> Directions for this task
Check each line of the material below for "Score", then copy the ones that contain it.

···

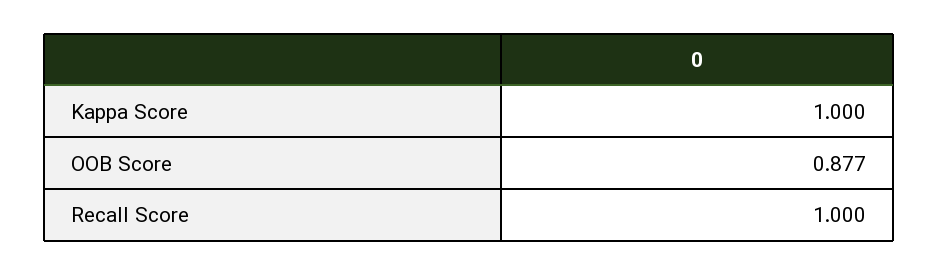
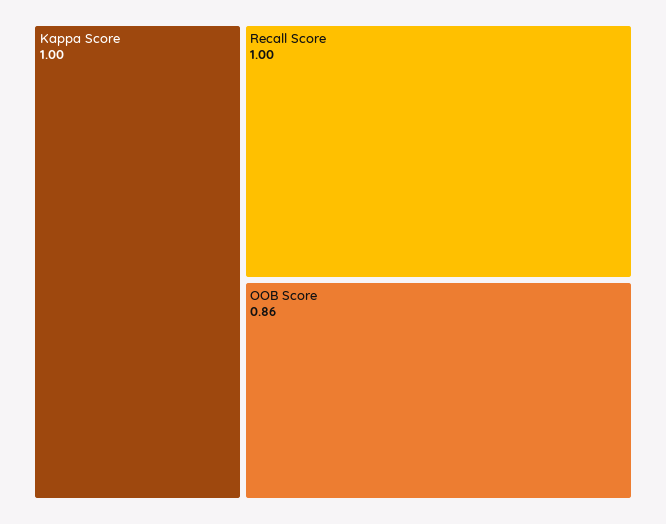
  {
    "Kappa Score": 1,
-   "OOB Score": 0.877,
+   "OOB Score": 0.86,
    "Recall Score": 1
  }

···

> Response below
    "Kappa Score": 1,
-   "OOB Score": 0.877,
+   "OOB Score": 0.86,
    "Recall Score": 1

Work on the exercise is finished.